Subsidi Gagal? AISI Sebut Penjualan Motor Listrik dalam Indonesia Masih Jauh dari Harapan
JAKARTA – otoritas Indonesia gencar mengiklankan motor listrik sebagai solusi transportasi ramah lingkungan. Subsidi juga berbagai insentif digelontorkan untuk menyokong rakyat beralih dari motor konvensional ke motor listrik.
Namun, kenyataannya, perdagangan motor listrik masih berjauhan dari ekspektasi. Apa yang mana sebenarnya terjadi?
Asosiasi Industri Sepeda Motor Indonesia (AISI) mengungkap banyak tantangan yang digunakan menciptakan motor listrik sulit menembus lingkungan ekonomi Indonesia.
Data Penjualan Motor Listrik
Berdasarkan data Asosiasi Industri Sepeda Motor Indonesia (AISI), dari 2017 sampai 2023, transaksi jual beli motor listrik hanya sekali berjumlah 54 ribu unit. Artinya, bilangan bulat yang dimaksud masih terpencil dari yang tersebut diharapkan.
Tahun Penjualan (Unit)
2023 11.532
2024 (hingga Q1) 11.563
(Sumber: Sisapira)
Tantangan Terbesar Motor Listrik di tempat Indonesia
1. Keterbatasan Jarak Tempuh serta Waktu Pengisian Daya
Jarak tempuh motor listrik yang digunakan terbatas juga waktu pengisian daya yang dimaksud lama menjadi kendala utama bagi penduduk Indonesia yang tersebut terbiasa dengan motor konvensional yang mana praktis.
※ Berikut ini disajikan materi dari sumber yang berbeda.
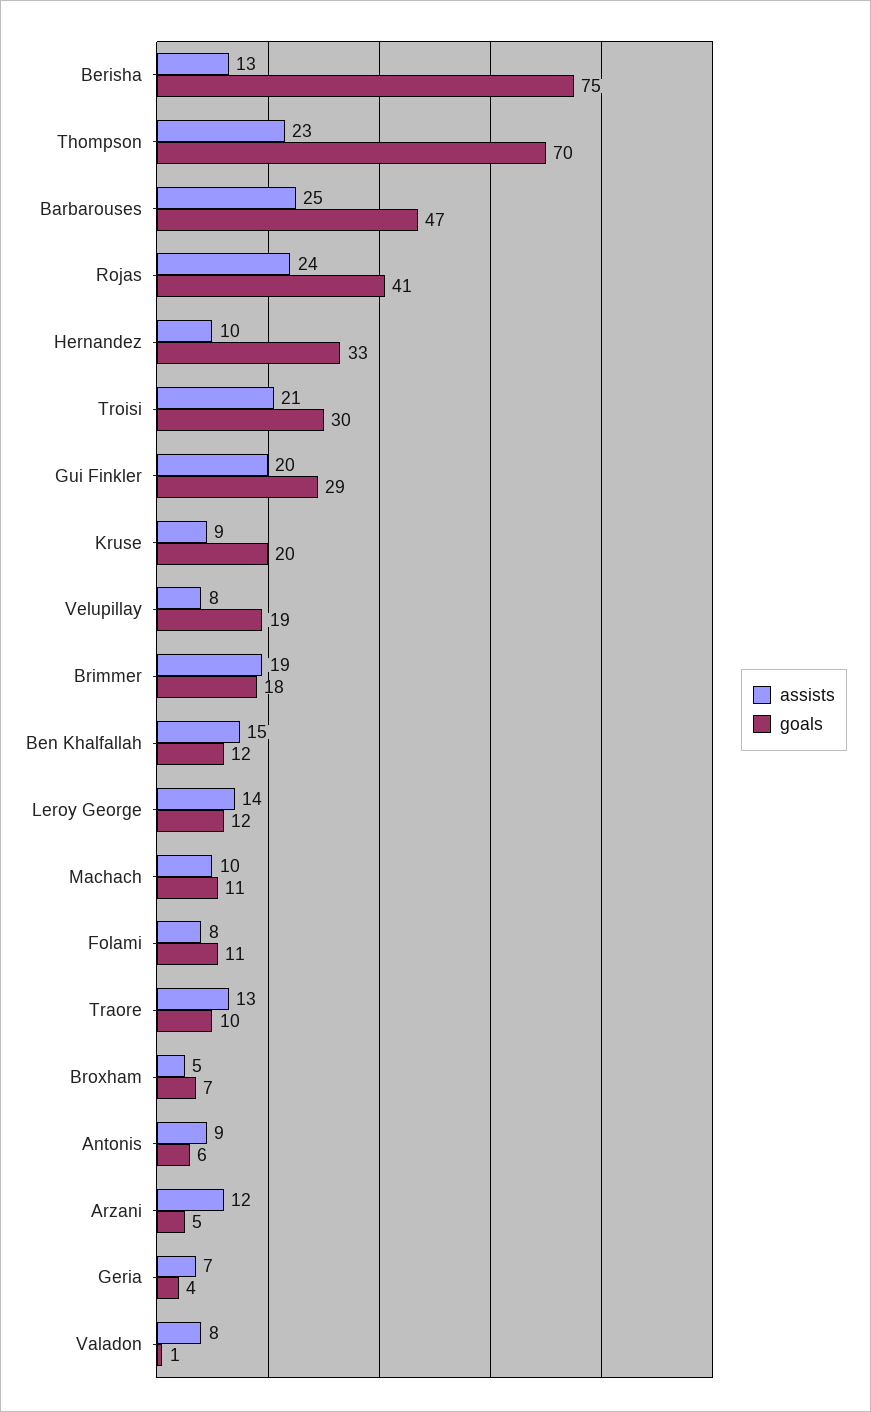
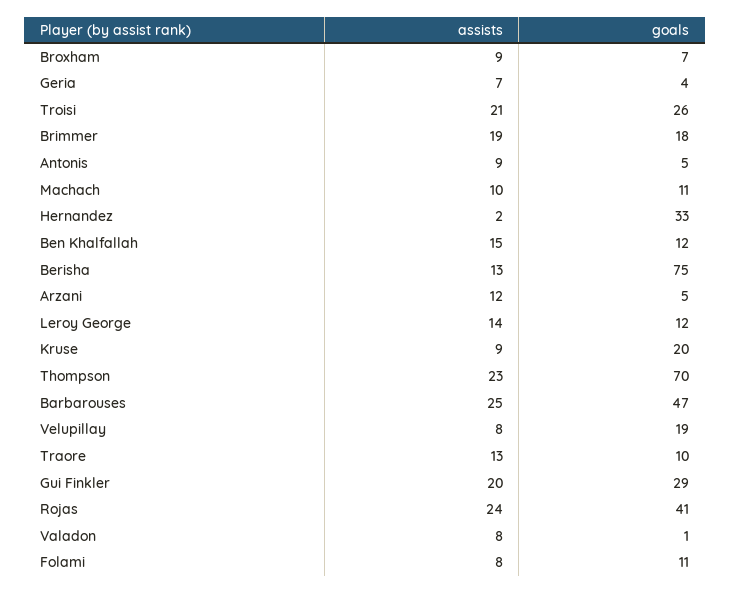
  {
    "assists": {
      "Berisha": 13,
      "Thompson": 23,
      "Barbarouses": 25,
      "Rojas": 24,
-     "Hernandez": 10,
+     "Hernandez": 2,
      "Troisi": 21,
      "Gui Finkler": 20,
      "Kruse": 9,
      "Velupillay": 8,
      "Brimmer": 19,
      "Ben Khalfallah": 15,
      "Leroy George": 14,
      "Machach": 10,
      "Folami": 8,
      "Traore": 13,
-     "Broxham": 5,
+     "Broxham": 9,
      "Antonis": 9,
      "Arzani": 12,
      "Geria": 7,
      "Valadon": 8
    },
    "goals": {
      "Berisha": 75,
      "Thompson": 70,
      "Barbarouses": 47,
      "Rojas": 41,
      "Hernandez": 33,
-     "Troisi": 30,
+     "Troisi": 26,
      "Gui Finkler": 29,
      "Kruse": 20,
      "Velupillay": 19,
      "Brimmer": 18,
      "Ben Khalfallah": 12,
      "Leroy George": 12,
      "Machach": 11,
      "Folami": 11,
      "Traore": 10,
      "Broxham": 7,
-     "Antonis": 6,
+     "Antonis": 5,
      "Arzani": 5,
      "Geria": 4,
      "Valadon": 1
    }
  }

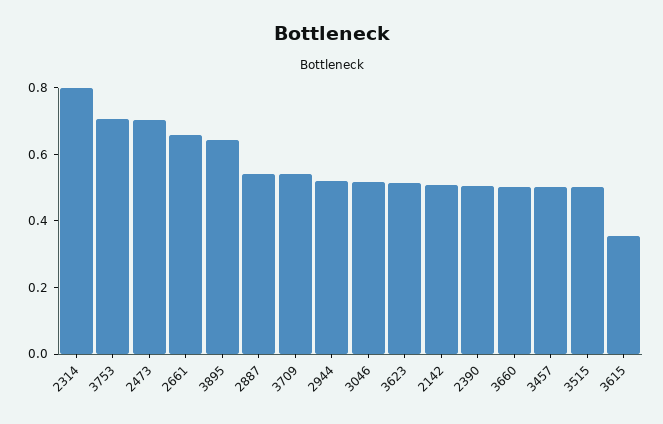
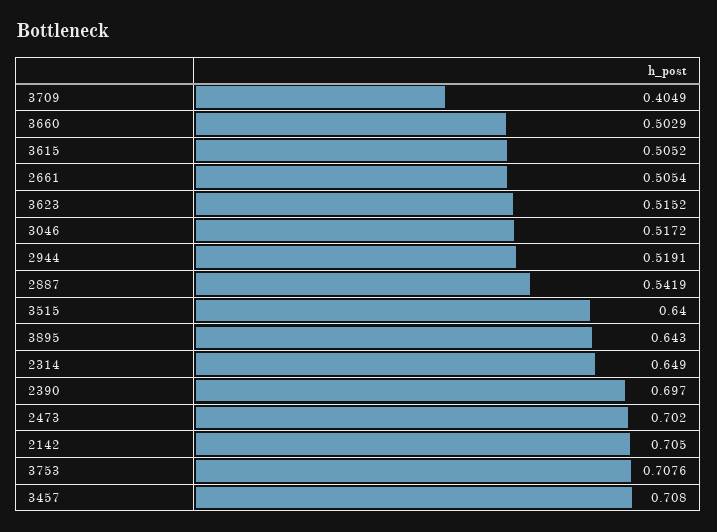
  {
-   "2314": 0.8,
+   "2314": 0.649,
    "3753": 0.7076,
    "2473": 0.702,
-   "2661": 0.65,
+   "2661": 0.5054,
    "3895": 0.643,
    "2887": 0.5419,
-   "3709": 0.55,
+   "3709": 0.4049,
    "2944": 0.5191,
    "3046": 0.5172,
    "3623": 0.5152,
-   "2142": 0.5,
+   "2142": 0.705,
-   "2390": 0.5,
+   "2390": 0.697,
    "3660": 0.5029,
-   "3457": 0.5,
+   "3457": 0.708,
-   "3515": 0.5,
+   "3515": 0.64,
-   "3615": 0.35
+   "3615": 0.5052
  }

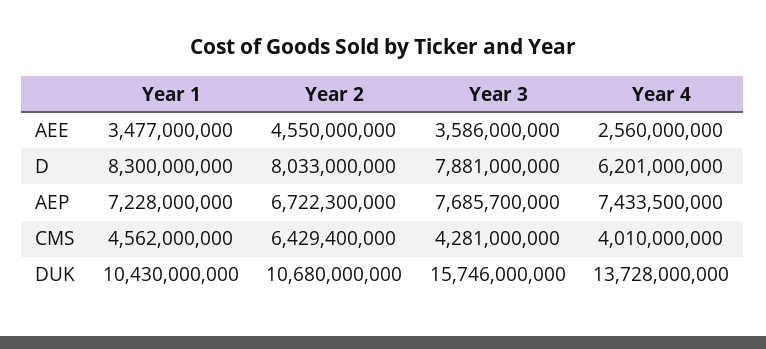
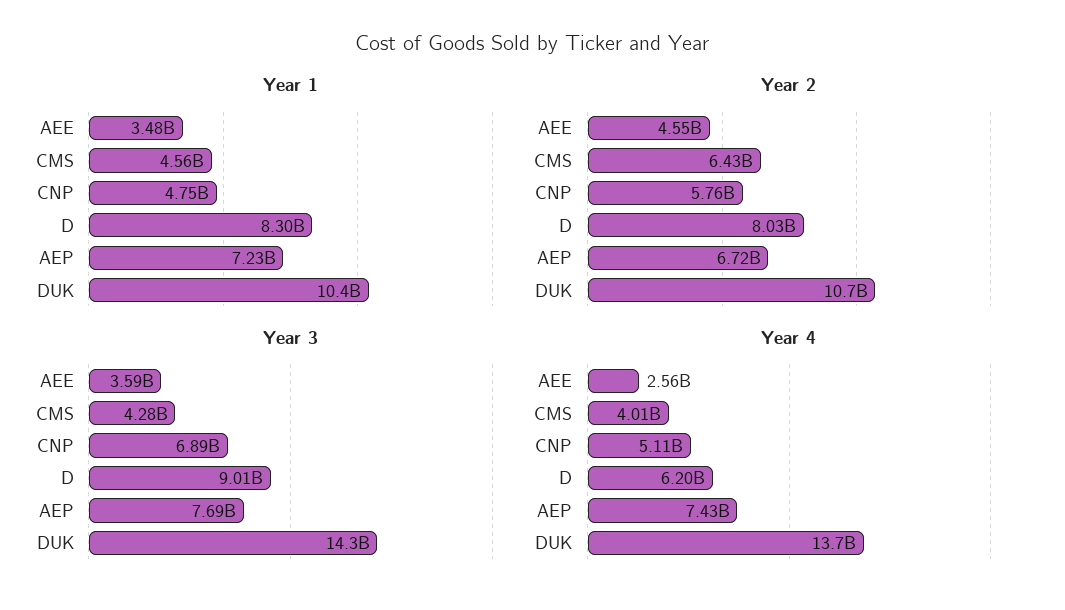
  {
    "Year 1": {
      "AEE": 3477000000,
      "D": 8300000000,
      "AEP": 7228000000,
      "CMS": 4562000000,
-     "DUK": 10430000000
+     "DUK": 10430000000,
+     "CNP": 4750000000
    },
    "Year 2": {
      "AEE": 4550000000,
      "D": 8033000000,
      "AEP": 6722300000,
      "CMS": 6429400000,
-     "DUK": 10680000000
+     "DUK": 10680000000,
+     "CNP": 5760000000
    },
    "Year 3": {
      "AEE": 3586000000,
-     "D": 7881000000,
+     "D": 9010000000,
      "AEP": 7685700000,
      "CMS": 4281000000,
-     "DUK": 15746000000
+     "DUK": 14300000000,
+     "CNP": 6890000000
    },
    "Year 4": {
      "AEE": 2560000000,
      "D": 6201000000,
      "AEP": 7433500000,
      "CMS": 4010000000,
-     "DUK": 13728000000
+     "DUK": 13728000000,
+     "CNP": 5110000000
    }
  }

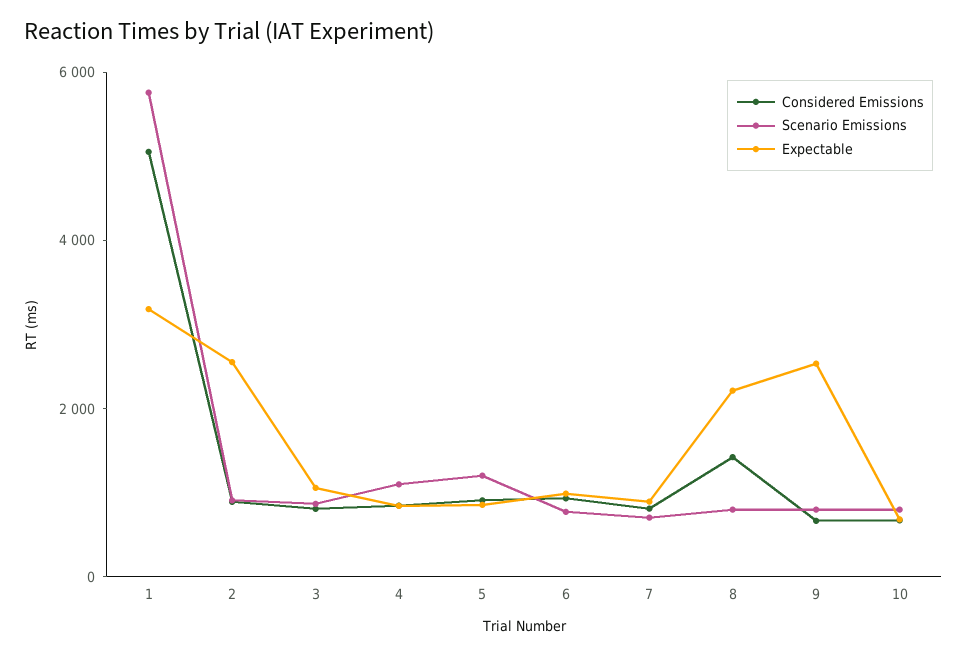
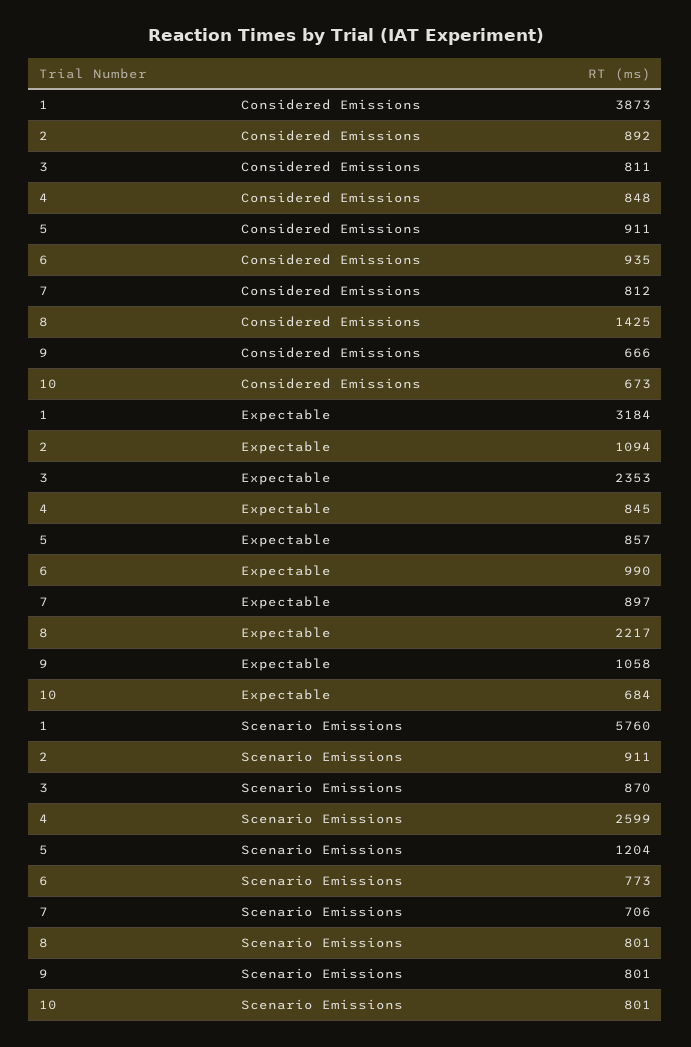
  {
    "Considered Emissions": {
-     "1": 5000,
+     "1": 3873,
      "2": 892,
      "3": 811,
      "4": 848,
      "5": 911,
      "6": 935,
      "7": 812,
      "8": 1425,
      "9": 666,
      "10": 673
    },
    "Scenario Emissions": {
      "1": 5760,
      "2": 911,
      "3": 870,
-     "4": 1000,
+     "4": 2599,
      "5": 1204,
      "6": 773,
      "7": 706,
      "8": 801,
      "9": 801,
      "10": 801
    },
    "Expectable": {
      "1": 3184,
-     "2": 2500,
+     "2": 1094,
-     "3": 1000,
+     "3": 2353,
      "4": 845,
      "5": 857,
      "6": 990,
      "7": 897,
      "8": 2217,
-     "9": 2500,
+     "9": 1058,
      "10": 684
    }
  }

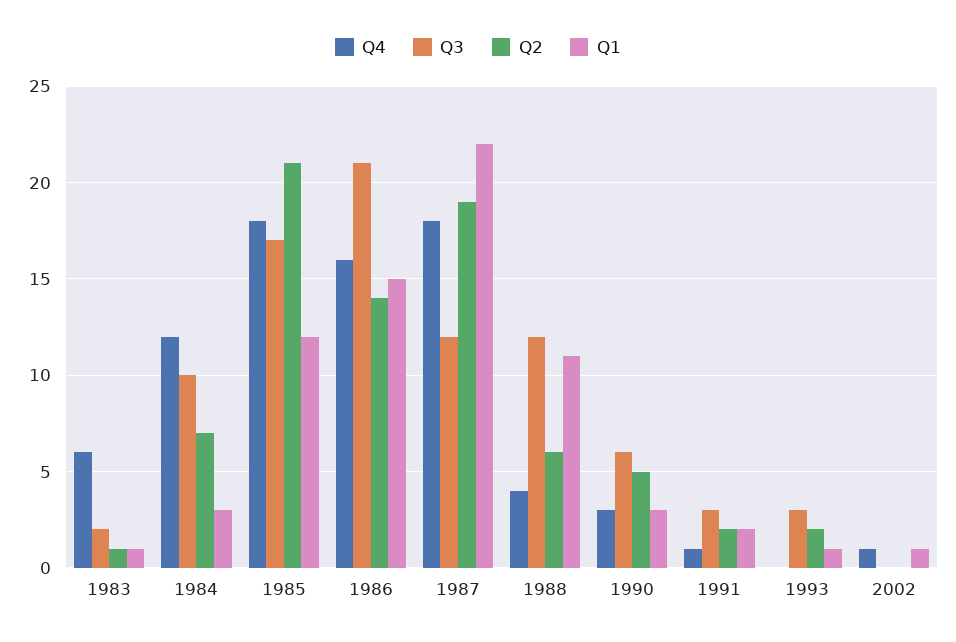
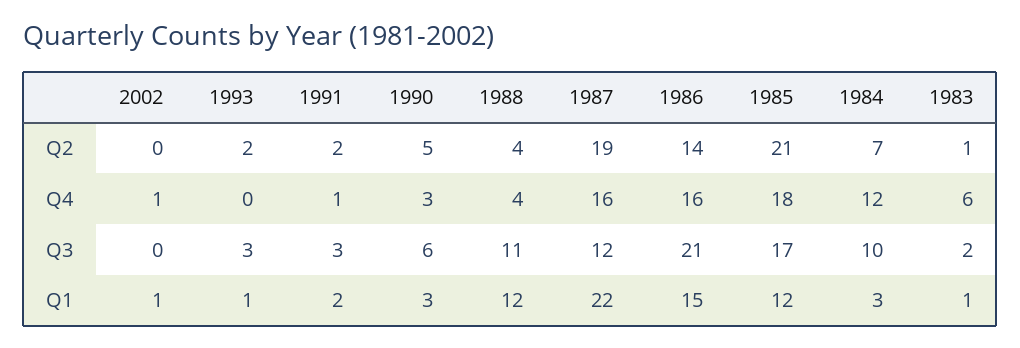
  {
    "Q4": {
      "1983": 6,
      "1984": 12,
      "1985": 18,
      "1986": 16,
-     "1987": 18,
+     "1987": 16,
      "1988": 4,
      "1990": 3,
      "1991": 1,
      "1993": 0,
      "2002": 1
    },
    "Q3": {
      "1983": 2,
      "1984": 10,
      "1985": 17,
      "1986": 21,
      "1987": 12,
-     "1988": 12,
+     "1988": 11,
      "1990": 6,
      "1991": 3,
      "1993": 3,
      "2002": 0
    },
    "Q2": {
      "1983": 1,
      "1984": 7,
      "1985": 21,
      "1986": 14,
      "1987": 19,
-     "1988": 6,
+     "1988": 4,
      "1990": 5,
      "1991": 2,
      "1993": 2,
      "2002": 0
    },
    "Q1": {
      "1983": 1,
      "1984": 3,
      "1985": 12,
      "1986": 15,
      "1987": 22,
-     "1988": 11,
+     "1988": 12,
      "1990": 3,
      "1991": 2,
      "1993": 1,
      "2002": 1
    }
  }

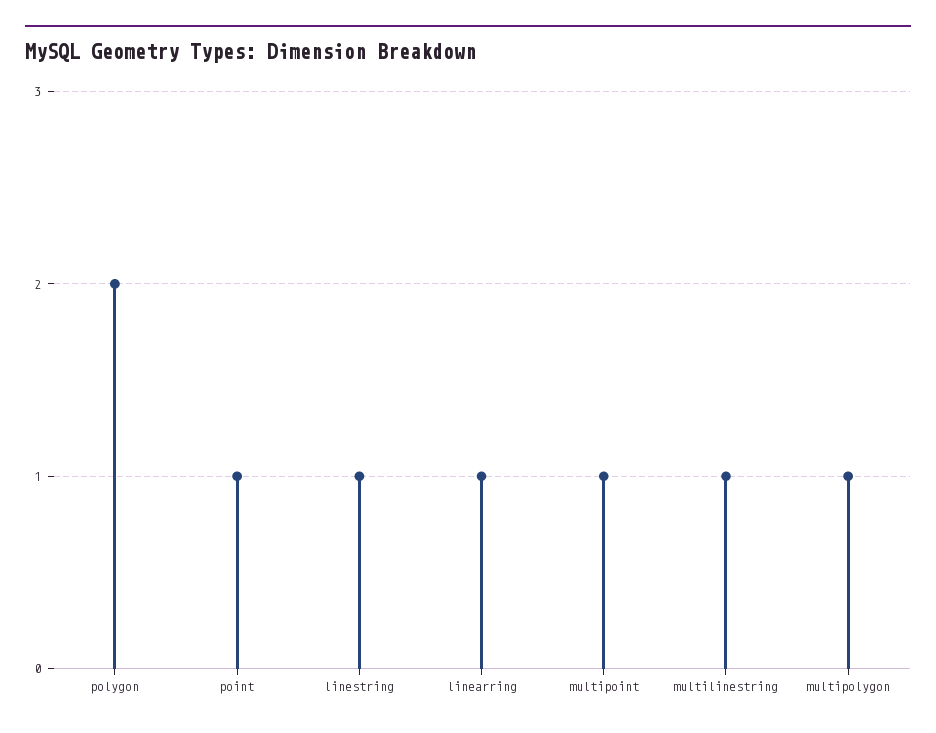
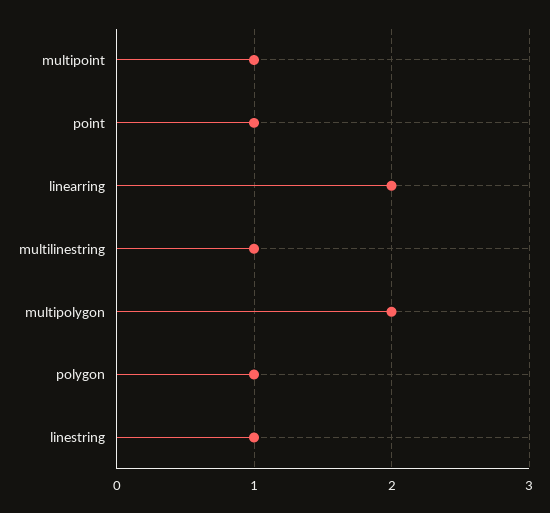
  {
-   "polygon": 2,
+   "polygon": 1,
    "point": 1,
    "linestring": 1,
-   "linearring": 1,
+   "linearring": 2,
    "multipoint": 1,
    "multilinestring": 1,
-   "multipolygon": 1
+   "multipolygon": 2
  }

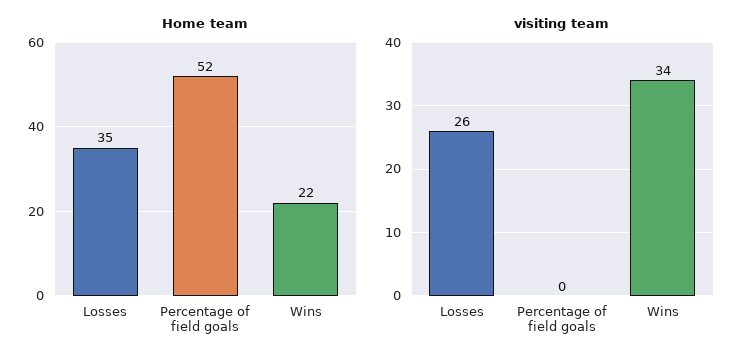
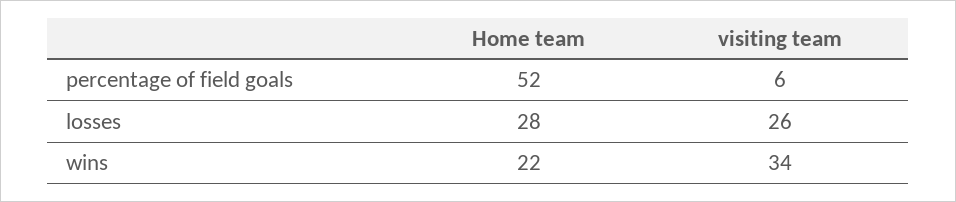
  {
    "Home team": {
-     "Losses": 35,
+     "Losses": 28,
      "Percentage of field goals": 52,
      "Wins": 22
    },
    "visiting team": {
      "Losses": 26,
-     "Percentage of field goals": 0,
+     "Percentage of field goals": 6,
      "Wins": 34
    }
  }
“Di di industrinya, penerimaan konsumen, ternyata tak secepat roda empat. Alasannya keterbatasan jarak serta waktu charging lama, padahal pengendara motor butuh kecepatan serta range yang tersebut jauh,” ungkap Johannes Loman, Ketua Umum AISI.
2. Harga Masih Tinggi
Harga motor listrik pada waktu ini masih relatif mahal dibandingkan motor konvensional. Hal ini menjadi pertimbangan utama bagi konsumen Indonesia yang tersebut sensitif terhadap harga.
“Yang tak kalah penting harga jual serta peace of mind. Penerimaan konsumen itu yang dimaksud penting, kalau konsumen kebutuhannya tercukupi, konsumen akan segera beralih,” ungkap Loman.
3. Keterbatasan Infrastruktur Pendukung
Ketersediaan stasiun pengisian daya umum (SPLU) yang mana masih terbatas juga menjadi kendala di adopsi motor listrik. Customer khawatir akan kesulitan mengisi daya motor listrik merek ketika berpergian jauh.
4. Kurangnya Kesadaran dan juga Edukasi
Masyarakat masih kurang mendapatkan informasi kemudian edukasi yang dimaksud cukup tentang keunggulan serta kegunaan motor listrik. Hal ini menyebabkan banyak konsumen yang digunakan masih ragu untuk beralih ke motor listrik.
5. Skor Jual Kembali
Konsumen Indonesia juga mempertimbangkan nilai jual kembali pada waktu membeli kendaraan. Saat ini, lingkungan ekonomi motor listrik bekas masih belum tumbuh dengan baik, sehingga konsumen khawatir akan kesulitan mengedarkan kembali motor listrik mereka dikemudianhari.